RECORDS FOR PROCESSING Start Marker
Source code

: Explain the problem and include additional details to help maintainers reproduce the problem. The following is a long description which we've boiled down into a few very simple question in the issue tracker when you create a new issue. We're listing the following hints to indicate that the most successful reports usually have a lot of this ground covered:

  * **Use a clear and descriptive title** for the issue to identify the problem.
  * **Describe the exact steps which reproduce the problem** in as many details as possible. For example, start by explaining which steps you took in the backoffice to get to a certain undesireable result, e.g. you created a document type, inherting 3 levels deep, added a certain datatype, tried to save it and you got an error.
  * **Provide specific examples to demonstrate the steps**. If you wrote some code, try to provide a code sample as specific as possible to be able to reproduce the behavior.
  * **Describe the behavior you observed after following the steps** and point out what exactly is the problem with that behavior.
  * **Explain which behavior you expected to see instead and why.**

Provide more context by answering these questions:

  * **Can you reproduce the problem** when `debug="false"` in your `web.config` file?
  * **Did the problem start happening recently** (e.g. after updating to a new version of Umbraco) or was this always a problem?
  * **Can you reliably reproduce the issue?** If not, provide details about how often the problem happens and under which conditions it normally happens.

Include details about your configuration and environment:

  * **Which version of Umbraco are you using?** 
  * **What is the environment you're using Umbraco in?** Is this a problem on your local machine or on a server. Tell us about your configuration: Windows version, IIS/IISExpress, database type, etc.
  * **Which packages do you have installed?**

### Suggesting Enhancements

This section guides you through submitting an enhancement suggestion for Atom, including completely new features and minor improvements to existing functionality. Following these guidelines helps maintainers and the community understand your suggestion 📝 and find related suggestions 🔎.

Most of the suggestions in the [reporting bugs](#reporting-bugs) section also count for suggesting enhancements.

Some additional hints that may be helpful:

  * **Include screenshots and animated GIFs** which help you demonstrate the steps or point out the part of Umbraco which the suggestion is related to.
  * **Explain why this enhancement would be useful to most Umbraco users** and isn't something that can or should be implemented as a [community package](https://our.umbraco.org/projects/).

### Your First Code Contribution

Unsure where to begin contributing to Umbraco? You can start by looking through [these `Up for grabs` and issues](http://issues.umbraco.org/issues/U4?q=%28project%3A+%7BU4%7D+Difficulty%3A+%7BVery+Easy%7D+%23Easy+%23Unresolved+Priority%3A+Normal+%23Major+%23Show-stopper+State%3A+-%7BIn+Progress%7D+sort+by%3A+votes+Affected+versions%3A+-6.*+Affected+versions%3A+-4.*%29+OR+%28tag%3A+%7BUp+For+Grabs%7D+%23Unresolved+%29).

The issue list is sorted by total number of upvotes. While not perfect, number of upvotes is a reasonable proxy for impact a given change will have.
RECORDS FOR PROCESSING End Marker
(EXERCISE REQUIREMENTS)
The answer should reproduce each entry above in full.

(REPLY)
Source code

: Explain the problem and include additional details to help maintainers reproduce the problem. The following is a long description which we've boiled down into a few very simple question in the issue tracker when you create a new issue. We're listing the following hints to indicate that the most successful reports usually have a lot of this ground covered:

  * **Use a clear and descriptive title** for the issue to identify the problem.
  * **Describe the exact steps which reproduce the problem** in as many details as possible. For example, start by explaining which steps you took in the backoffice to get to a certain undesireable result, e.g. you created a document type, inherting 3 levels deep, added a certain datatype, tried to save it and you got an error.
  * **Provide specific examples to demonstrate the steps**. If you wrote some code, try to provide a code sample as specific as possible to be able to reproduce the behavior.
  * **Describe the behavior you observed after following the steps** and point out what exactly is the problem with that behavior.
  * **Explain which behavior you expected to see instead and why.**

Provide more context by answering these questions:

  * **Can you reproduce the problem** when `debug="false"` in your `web.config` file?
  * **Did the problem start happening recently** (e.g. after updating to a new version of Umbraco) or was this always a problem?
  * **Can you reliably reproduce the issue?** If not, provide details about how often the problem happens and under which conditions it normally happens.

Include details about your configuration and environment:

  * **Which version of Umbraco are you using?** 
  * **What is the environment you're using Umbraco in?** Is this a problem on your local machine or on a server. Tell us about your configuration: Windows version, IIS/IISExpress, database type, etc.
  * **Which packages do you have installed?**

### Suggesting Enhancements

This section guides you through submitting an enhancement suggestion for Atom, including completely new features and minor improvements to existing functionality. Following these guidelines helps maintainers and the community understand your suggestion 📝 and find related suggestions 🔎.

Most of the suggestions in the [reporting bugs](#reporting-bugs) section also count for suggesting enhancements.

Some additional hints that may be helpful:

  * **Include screenshots and animated GIFs** which help you demonstrate the steps or point out the part of Umbraco which the suggestion is related to.
  * **Explain why this enhancement would be useful to most Umbraco users** and isn't something that can or should be implemented as a [community package](https://our.umbraco.org/projects/).

### Your First Code Contribution

Unsure where to begin contributing to Umbraco? You can start by looking through [these `Up for grabs` and issues](http://issues.umbraco.org/issues/U4?q=%28project%3A+%7BU4%7D+Difficulty%3A+%7BVery+Easy%7D+%23Easy+%23Unresolved+Priority%3A+Normal+%23Major+%23Show-stopper+State%3A+-%7BIn+Progress%7D+sort+by%3A+votes+Affected+versions%3A+-6.*+Affected+versions%3A+-4.*%29+OR+%28tag%3A+%7BUp+For+Grabs%7D+%23Unresolved+%29).

The issue list is sorted by total number of upvotes. While not perfect, number of upvotes is a reasonable proxy for impact a given change will have.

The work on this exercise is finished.